DCAU-Net is proposed, a novel yet efficient segmentation framework with two key ideas, designed to compute the difference between two independent softmax attention maps to adaptively highlight discriminative structures and introduce a Channel-Spatial Feature Fusion strategy to adaptively recalibrate features from skip connections and up-sampling paths through using sequential channel and spatial attention.

Abstract

Accurate medical image segmentation requires effective modeling of both long-range dependencies and fine-grained boundary details. While transformers mitigate the issue of insufficient semantic information arising from the limited receptive field inherent in convolutional neural networks, they introduce new challenges: standard self-attention incurs quadratic computational complexity and often assigns non-negligible attention weights to irrelevant regions, diluting focus on discriminative structures and ultimately compromising segmentation accuracy. Existing attention variants, although effective in reducing computational complexity, fail to suppress redundant computation and inadvertently impair global context modeling. Furthermore, conventional fusion strategies in encoder-decoder architectures, typically based on simple concatenation or summation, can not adaptively integrate high-level semantic information with low-level spatial details. To address these limitations, we propose DCAU-Net, a novel yet efficient segmentation framework with two key ideas. First, a new Differential Cross Attention (DCA) is designed to compute the difference between two independent softmax attention maps to adaptively highlight discriminative structures. By replacing pixel-wise key and value tokens with window-level summary tokens, DCA dramatically reduces computational complexity without sacrificing precision. Second, a Channel-Spatial Feature Fusion (CSFF) strategy is introduced to adaptively recalibrate features from skip connections and up-sampling paths through using sequential channel and spatial attention, effectively suppressing redundant information and amplifying salient cues. Experiments on two public benchmarks demonstrate that DCAU-Net achieves competitive performance with enhanced segmentation accuracy and robustness.
Paper Structure (16 sections, 11 equations, 4 figures, 5 tables)
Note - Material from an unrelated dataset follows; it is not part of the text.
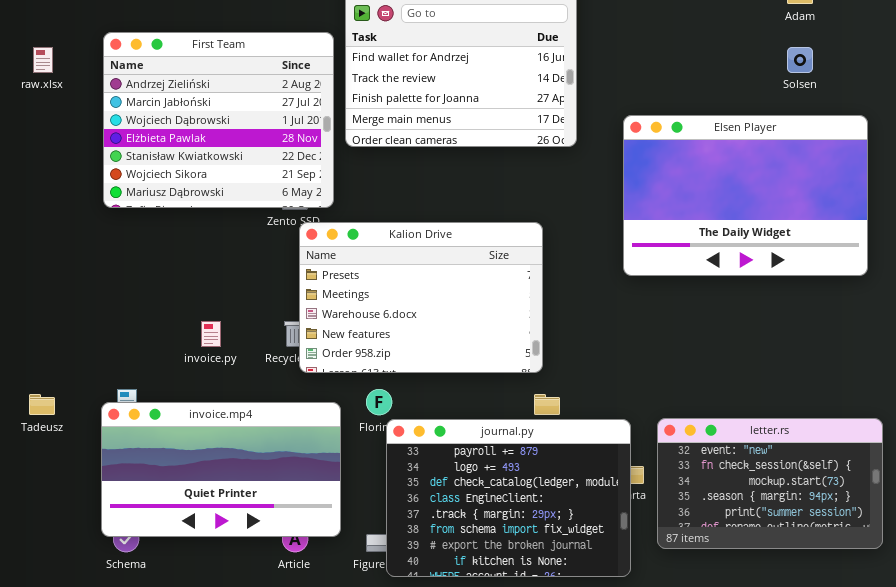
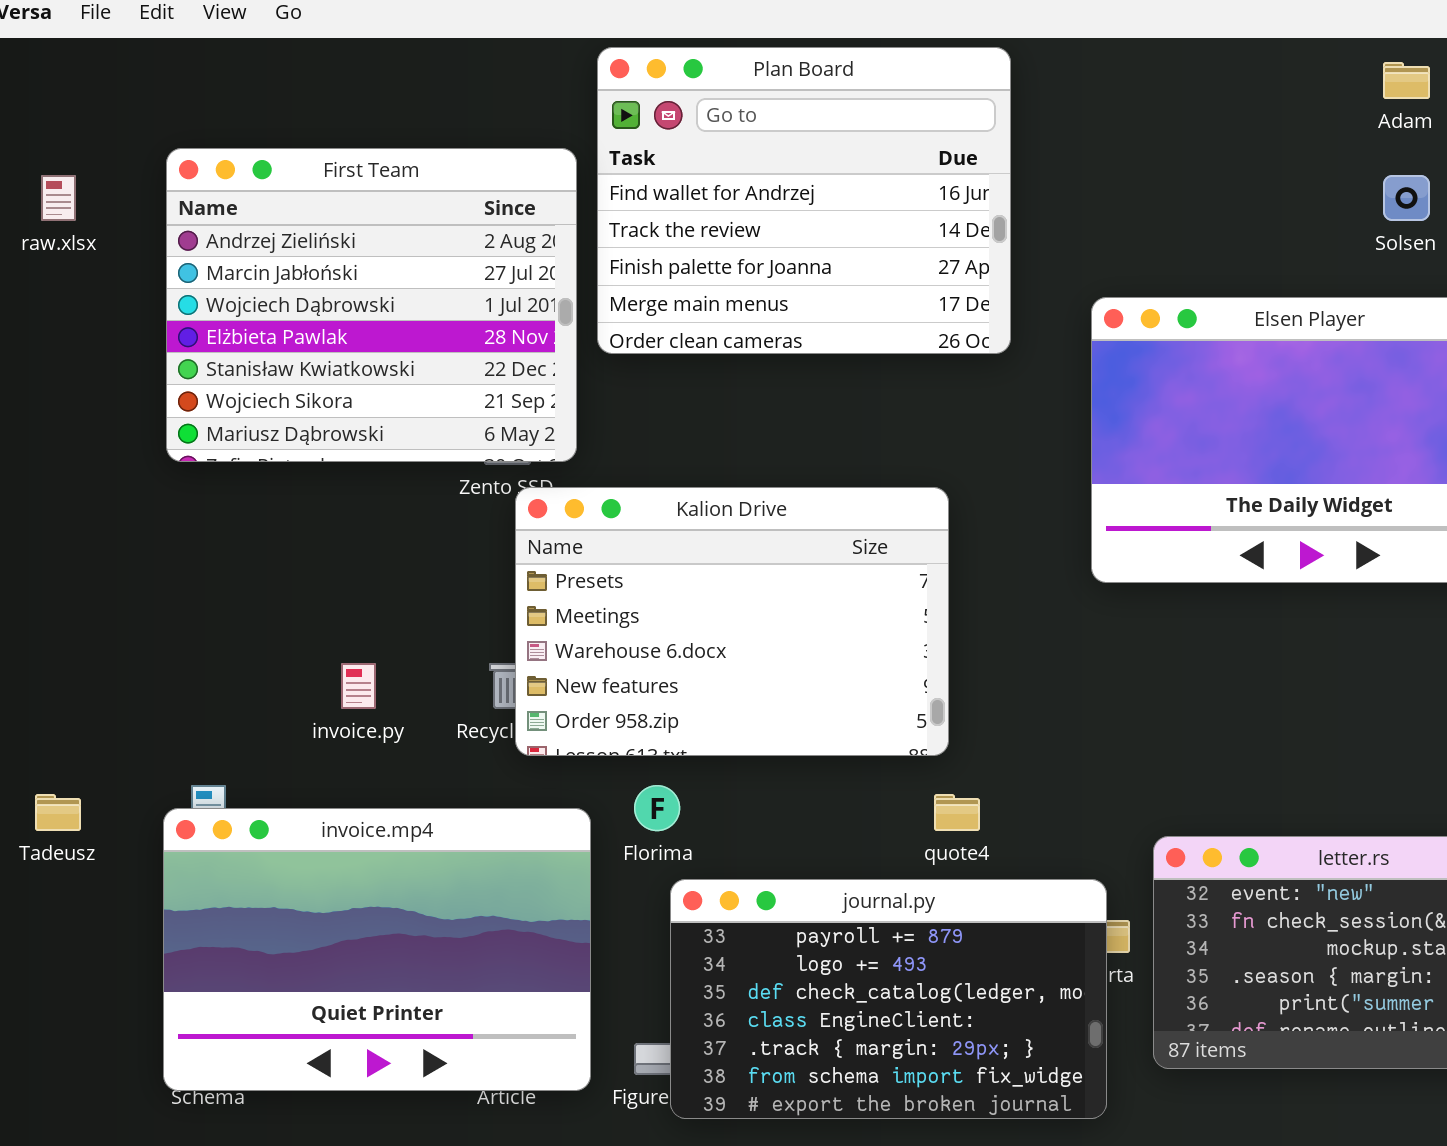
invoice.mp4: [101,402,341,537] -> [163,808,591,1091], resized
journal.py: [386,419,631,577] -> [670,879,1107,1119], resized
This paper contains 16 sections, 11 equations, 4 figures, 5 tables.

Figures (4)

  • Figure 1: Details of the differential cross attention. It performs efficient cross attention between pixel-wise queries and window-level key–value pairs via differential attention, suppressing redundancy and enhancing focus on discriminative structures.
  • Figure 2: Details of the DCA Block, consisting of a 3$\times$3 depth-wise convolution, a DCA module, and a 2-layer MLP.
  • Figure 3: Overall architecture of the proposed DCAU-Net. The network adopts a U-shaped encoder-decoder framework with four hierarchical stages. The encoder integrates DCA blocks, centered on the differential cross attention. Features from the encoder are transferred to the decoder via skip connections and adaptively fused with those from previous decoder layers through CSFF blocks to enhance segmentation accuracy.
  • Figure 4: Qualitative comparisons of our approach against other state-of-the-art methods on the Synapse dataset.